On a more practical level there are still ample opportunities to make the most of budget travel. Here are a few practical examples:
Take a sentimental journey
All new recession-era holiday trends really do seem to be about getting back to a simpler kind of holiday. Industry insiders are predicting a 2009 boom in ‘nostalgia holidays’ – mainly spearheaded by parents and grandparents whisking their delightful offspring off on the kind of Great British Holiday they enjoyed in their own youth. A survey of 2000 parents through travel industry portal TravelMole recently revealed that 49% had swapped their charter breaks in favour of holidaying at home next year – but were planning to eschew hotels for caravans, cottages in seaside towns they visited in their own youth, and even barges.
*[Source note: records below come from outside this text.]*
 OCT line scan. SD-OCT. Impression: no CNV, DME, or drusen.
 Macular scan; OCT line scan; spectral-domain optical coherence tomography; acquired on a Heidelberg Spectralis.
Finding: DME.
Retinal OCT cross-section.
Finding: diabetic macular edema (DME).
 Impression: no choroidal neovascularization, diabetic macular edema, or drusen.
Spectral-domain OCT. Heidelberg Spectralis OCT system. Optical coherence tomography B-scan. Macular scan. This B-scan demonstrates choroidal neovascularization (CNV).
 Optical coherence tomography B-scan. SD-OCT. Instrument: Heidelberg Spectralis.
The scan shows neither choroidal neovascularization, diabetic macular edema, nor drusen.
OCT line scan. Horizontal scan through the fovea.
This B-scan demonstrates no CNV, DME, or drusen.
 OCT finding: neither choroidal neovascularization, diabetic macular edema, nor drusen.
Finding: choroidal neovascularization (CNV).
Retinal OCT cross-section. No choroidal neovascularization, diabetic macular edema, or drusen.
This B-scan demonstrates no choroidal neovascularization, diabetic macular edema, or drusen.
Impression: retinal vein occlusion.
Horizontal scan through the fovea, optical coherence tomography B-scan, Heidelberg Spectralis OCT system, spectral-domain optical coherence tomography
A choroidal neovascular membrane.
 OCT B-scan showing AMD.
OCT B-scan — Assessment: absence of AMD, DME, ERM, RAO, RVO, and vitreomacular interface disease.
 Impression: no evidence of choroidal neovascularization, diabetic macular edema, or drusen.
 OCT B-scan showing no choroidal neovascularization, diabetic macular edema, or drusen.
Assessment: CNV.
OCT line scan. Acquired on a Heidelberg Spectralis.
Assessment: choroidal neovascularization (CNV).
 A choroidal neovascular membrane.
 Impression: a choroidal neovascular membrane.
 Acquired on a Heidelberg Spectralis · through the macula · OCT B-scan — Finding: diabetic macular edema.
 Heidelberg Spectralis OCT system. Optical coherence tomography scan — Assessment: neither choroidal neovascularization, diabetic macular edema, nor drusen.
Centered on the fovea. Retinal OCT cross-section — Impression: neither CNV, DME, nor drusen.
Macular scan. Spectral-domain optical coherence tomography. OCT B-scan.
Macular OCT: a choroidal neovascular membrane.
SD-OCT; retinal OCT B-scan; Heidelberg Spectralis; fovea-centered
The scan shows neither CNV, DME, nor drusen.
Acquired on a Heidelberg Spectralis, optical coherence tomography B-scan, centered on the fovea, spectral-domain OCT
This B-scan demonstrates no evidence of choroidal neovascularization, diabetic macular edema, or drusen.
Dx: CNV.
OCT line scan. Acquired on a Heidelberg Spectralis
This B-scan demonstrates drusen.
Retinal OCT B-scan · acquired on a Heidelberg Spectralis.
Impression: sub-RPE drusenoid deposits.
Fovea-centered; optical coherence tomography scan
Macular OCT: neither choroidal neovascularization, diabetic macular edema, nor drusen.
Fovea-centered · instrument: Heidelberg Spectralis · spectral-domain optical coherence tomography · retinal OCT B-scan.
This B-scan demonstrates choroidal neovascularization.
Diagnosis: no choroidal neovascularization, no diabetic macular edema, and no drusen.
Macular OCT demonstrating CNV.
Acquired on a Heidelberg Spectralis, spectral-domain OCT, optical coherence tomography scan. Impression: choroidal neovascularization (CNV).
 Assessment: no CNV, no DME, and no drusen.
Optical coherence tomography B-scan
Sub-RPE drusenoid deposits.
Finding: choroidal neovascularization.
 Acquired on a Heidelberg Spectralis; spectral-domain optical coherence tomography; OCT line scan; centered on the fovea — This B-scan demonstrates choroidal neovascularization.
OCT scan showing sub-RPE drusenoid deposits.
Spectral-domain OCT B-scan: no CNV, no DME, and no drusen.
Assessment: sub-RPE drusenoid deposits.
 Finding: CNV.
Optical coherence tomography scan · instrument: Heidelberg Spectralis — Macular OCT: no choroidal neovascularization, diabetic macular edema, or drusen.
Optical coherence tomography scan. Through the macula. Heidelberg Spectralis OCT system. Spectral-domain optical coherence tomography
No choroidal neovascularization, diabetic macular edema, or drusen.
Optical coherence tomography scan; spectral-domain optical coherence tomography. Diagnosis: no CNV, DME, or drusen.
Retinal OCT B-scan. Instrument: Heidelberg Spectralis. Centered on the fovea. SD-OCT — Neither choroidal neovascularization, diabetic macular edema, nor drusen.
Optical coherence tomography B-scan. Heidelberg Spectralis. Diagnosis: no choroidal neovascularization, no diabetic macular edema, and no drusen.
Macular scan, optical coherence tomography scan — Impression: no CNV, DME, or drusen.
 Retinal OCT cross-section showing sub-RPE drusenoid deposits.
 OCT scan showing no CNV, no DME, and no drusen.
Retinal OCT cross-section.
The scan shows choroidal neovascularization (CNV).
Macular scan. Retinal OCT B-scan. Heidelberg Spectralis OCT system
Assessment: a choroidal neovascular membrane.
It’s boomtime for resorts like Butlins, too: their cheap deals for families mean that the Redcoat is the one travel industry job looking pretty secure for the forseeable future. Even if the thought of spending time at a caravan park or resort packed out with excitable junior holidaymakers fills you with horror, off peak (ie outwith school holidays), these sorts of accommodation options are likely to have excellent deals to capitalise on their popularity.
Extend your festival weekender
With Wax: On Live in Leeds and, more locally, Live At Loch Lomond already folding because potential revellers just don’t have the cash, we at The List consider it our patriotic duty as music lovers to ensure that the best from the recent bloom of festivals don’t go the same way. Why not combine the top travel trend with a service to Scottish culture, and book your week or fortnight’s holiday around the T in the Park, Wickerman or HydroConnect weekend? Get in there early and grab a bed and breakfast in Inverary, Perth or Dundrennan, not only avoiding the seriously sticky campsite situation, but establishing yourself with a good base for exploring the local area. Staying locally also maximises your chances of sharing scrambled eggs with whichever indie chancers are headlining the smaller stages this year. You can also take advantage of the buses back to your town of choice from the festival site every night, but because you’re not travelling back to Edinburgh or Glasgow at the same time as everyone else, your transport options will be cheaper and less prone to traffic jams/ rip off ‘festival special’ rates run by bus companies.
Have no morals, can still travel
While the Euro (and increasingly the US dollar) are rapidly gaining against the pound, meaning that holidays in the Eurozone and shopping trips to the States are going to shoot out of most UK tourists’ budgets, there are some currencies we can still beat up round the back of the bike sheds. The South African Rand and the Argentinian Peso, as well as the previously very costly Icelandic Krona (see feature, right), are all suffering and anxious for a dose of tourist pound.
Alternatively, and slightly less opportunistically, look for European countries outside the Eurozone – it’s still possible to have budget breaks in Croatia, which has some of the most beautiful beaches outside the Mediterranean, or Lithuania, an alternative to the historical spires of the Czech Republic.